PROBLEM STATEMENT>
Could you write out all of the data again, changing every "common name" to "vernacular name" and leaving everything else as it is?

(Lines of data)
# # # #

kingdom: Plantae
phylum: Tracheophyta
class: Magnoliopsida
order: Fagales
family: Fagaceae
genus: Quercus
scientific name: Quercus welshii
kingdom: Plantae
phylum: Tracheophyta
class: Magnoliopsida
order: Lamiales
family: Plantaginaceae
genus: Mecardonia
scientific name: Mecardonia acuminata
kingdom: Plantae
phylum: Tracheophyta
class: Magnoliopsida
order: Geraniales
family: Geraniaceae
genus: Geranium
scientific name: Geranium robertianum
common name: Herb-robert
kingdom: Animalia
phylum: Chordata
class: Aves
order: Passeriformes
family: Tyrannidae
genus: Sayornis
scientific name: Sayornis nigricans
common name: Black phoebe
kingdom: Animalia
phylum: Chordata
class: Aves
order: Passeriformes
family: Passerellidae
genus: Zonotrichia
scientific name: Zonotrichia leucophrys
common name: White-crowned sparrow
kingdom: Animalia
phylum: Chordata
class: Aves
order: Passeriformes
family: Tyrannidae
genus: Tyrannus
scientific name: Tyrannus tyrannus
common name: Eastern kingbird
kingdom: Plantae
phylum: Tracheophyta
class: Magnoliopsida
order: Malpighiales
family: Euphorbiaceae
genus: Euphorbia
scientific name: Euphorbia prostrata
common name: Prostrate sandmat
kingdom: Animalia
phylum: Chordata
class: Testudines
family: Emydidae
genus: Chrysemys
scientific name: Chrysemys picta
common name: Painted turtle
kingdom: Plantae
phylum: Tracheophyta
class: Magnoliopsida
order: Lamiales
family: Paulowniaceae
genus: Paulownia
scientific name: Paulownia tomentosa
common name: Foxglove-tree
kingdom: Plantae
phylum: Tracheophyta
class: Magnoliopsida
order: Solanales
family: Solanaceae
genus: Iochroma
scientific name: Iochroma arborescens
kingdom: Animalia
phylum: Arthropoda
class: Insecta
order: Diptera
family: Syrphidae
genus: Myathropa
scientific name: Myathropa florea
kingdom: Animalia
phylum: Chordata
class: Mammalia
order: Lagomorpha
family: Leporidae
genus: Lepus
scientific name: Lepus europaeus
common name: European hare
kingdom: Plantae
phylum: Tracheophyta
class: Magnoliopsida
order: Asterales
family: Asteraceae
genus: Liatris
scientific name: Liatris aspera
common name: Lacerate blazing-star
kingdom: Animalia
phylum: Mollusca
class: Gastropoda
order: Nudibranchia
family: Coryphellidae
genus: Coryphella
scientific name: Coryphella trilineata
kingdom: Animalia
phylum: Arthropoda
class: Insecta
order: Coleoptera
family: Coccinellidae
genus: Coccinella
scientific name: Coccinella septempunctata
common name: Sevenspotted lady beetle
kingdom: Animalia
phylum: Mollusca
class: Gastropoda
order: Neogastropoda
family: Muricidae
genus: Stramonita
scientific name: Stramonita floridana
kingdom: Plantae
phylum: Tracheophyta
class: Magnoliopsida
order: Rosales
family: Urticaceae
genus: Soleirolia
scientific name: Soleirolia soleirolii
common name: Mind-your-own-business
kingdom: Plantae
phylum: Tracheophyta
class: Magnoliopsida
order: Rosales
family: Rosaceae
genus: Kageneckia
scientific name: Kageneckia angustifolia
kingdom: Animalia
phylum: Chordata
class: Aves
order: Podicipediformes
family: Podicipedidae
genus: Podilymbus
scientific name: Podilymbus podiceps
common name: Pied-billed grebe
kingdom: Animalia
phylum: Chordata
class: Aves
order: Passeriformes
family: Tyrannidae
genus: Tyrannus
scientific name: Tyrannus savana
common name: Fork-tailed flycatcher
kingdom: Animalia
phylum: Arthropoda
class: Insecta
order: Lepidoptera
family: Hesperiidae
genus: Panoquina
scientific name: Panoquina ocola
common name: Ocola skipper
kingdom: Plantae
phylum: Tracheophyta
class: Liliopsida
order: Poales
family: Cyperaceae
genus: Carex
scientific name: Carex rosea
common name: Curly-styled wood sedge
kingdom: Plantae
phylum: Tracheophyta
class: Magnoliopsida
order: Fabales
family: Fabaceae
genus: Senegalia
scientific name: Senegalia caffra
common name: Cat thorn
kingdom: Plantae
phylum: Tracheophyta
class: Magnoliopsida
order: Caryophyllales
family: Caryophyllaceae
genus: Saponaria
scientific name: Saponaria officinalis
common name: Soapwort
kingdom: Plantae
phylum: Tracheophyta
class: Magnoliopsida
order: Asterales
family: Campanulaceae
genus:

# # # #

WORKED ANSWER>
kingdom: Plantae
phylum: Tracheophyta
class: Magnoliopsida
order: Fagales
family: Fagaceae
genus: Quercus
scientific name: Quercus welshii
kingdom: Plantae
phylum: Tracheophyta
class: Magnoliopsida
order: Lamiales
family: Plantaginaceae
genus: Mecardonia
scientific name: Mecardonia acuminata
kingdom: Plantae
phylum: Tracheophyta
class: Magnoliopsida
order: Geraniales
family: Geraniaceae
genus: Geranium
scientific name: Geranium robertianum
vernacular name: Herb-robert
kingdom: Animalia
phylum: Chordata
class: Aves
order: Passeriformes
family: Tyrannidae
genus: Sayornis
scientific name: Sayornis nigricans
vernacular name: Black phoebe
kingdom: Animalia
phylum: Chordata
class: Aves
order: Passeriformes
family: Passerellidae
genus: Zonotrichia
scientific name: Zonotrichia leucophrys
vernacular name: White-crowned sparrow
kingdom: Animalia
phylum: Chordata
class: Aves
order: Passeriformes
family: Tyrannidae
genus: Tyrannus
scientific name: Tyrannus tyrannus
vernacular name: Eastern kingbird
kingdom: Plantae
phylum: Tracheophyta
class: Magnoliopsida
order: Malpighiales
family: Euphorbiaceae
genus: Euphorbia
scientific name: Euphorbia prostrata
vernacular name: Prostrate sandmat
kingdom: Animalia
phylum: Chordata
class: Testudines
family: Emydidae
genus: Chrysemys
scientific name: Chrysemys picta
vernacular name: Painted turtle
kingdom: Plantae
phylum: Tracheophyta
class: Magnoliopsida
order: Lamiales
family: Paulowniaceae
genus: Paulownia
scientific name: Paulownia tomentosa
vernacular name: Foxglove-tree
kingdom: Plantae
phylum: Tracheophyta
class: Magnoliopsida
order: Solanales
family: Solanaceae
genus: Iochroma
scientific name: Iochroma arborescens
kingdom: Animalia
phylum: Arthropoda
class: Insecta
order: Diptera
family: Syrphidae
genus: Myathropa
scientific name: Myathropa florea
kingdom: Animalia
phylum: Chordata
class: Mammalia
order: Lagomorpha
family: Leporidae
genus: Lepus
scientific name: Lepus europaeus
vernacular name: European hare
kingdom: Plantae
phylum: Tracheophyta
class: Magnoliopsida
order: Asterales
family: Asteraceae
genus: Liatris
scientific name: Liatris aspera
vernacular name: Lacerate blazing-star
kingdom: Animalia
phylum: Mollusca
class: Gastropoda
order: Nudibranchia
family: Coryphellidae
genus: Coryphella
scientific name: Coryphella trilineata
kingdom: Animalia
phylum: Arthropoda
class: Insecta
order: Coleoptera
family: Coccinellidae
genus: Coccinella
scientific name: Coccinella septempunctata
vernacular name: Sevenspotted lady beetle
kingdom: Animalia
phylum: Mollusca
class: Gastropoda
order: Neogastropoda
family: Muricidae
genus: Stramonita
scientific name: Stramonita floridana
kingdom: Plantae
phylum: Tracheophyta
class: Magnoliopsida
order: Rosales
family: Urticaceae
genus: Soleirolia
scientific name: Soleirolia soleirolii
vernacular name: Mind-your-own-business
kingdom: Plantae
phylum: Tracheophyta
class: Magnoliopsida
order: Rosales
family: Rosaceae
genus: Kageneckia
scientific name: Kageneckia angustifolia
kingdom: Animalia
phylum: Chordata
class: Aves
order: Podicipediformes
family: Podicipedidae
genus: Podilymbus
scientific name: Podilymbus podiceps
vernacular name: Pied-billed grebe
kingdom: Animalia
phylum: Chordata
class: Aves
order: Passeriformes
family: Tyrannidae
genus: Tyrannus
scientific name: Tyrannus savana
vernacular name: Fork-tailed flycatcher
kingdom: Animalia
phylum: Arthropoda
class: Insecta
order: Lepidoptera
family: Hesperiidae
genus: Panoquina
scientific name: Panoquina ocola
vernacular name: Ocola skipper
kingdom: Plantae
phylum: Tracheophyta
class: Liliopsida
order: Poales
family: Cyperaceae
genus: Carex
scientific name: Carex rosea
vernacular name: Curly-styled wood sedge
kingdom: Plantae
phylum: Tracheophyta
class: Magnoliopsida
order: Fabales
family: Fabaceae
genus: Senegalia
scientific name: Senegalia caffra
vernacular name: Cat thorn
kingdom: Plantae
phylum: Tracheophyta
class: Magnoliopsida
order: Caryophyllales
family: Caryophyllaceae
genus: Saponaria
scientific name: Saponaria officinalis
vernacular name: Soapwort
kingdom: Plantae
phylum: Tracheophyta
class: Magnoliopsida
order: Asterales
family: Campanulaceae
genus:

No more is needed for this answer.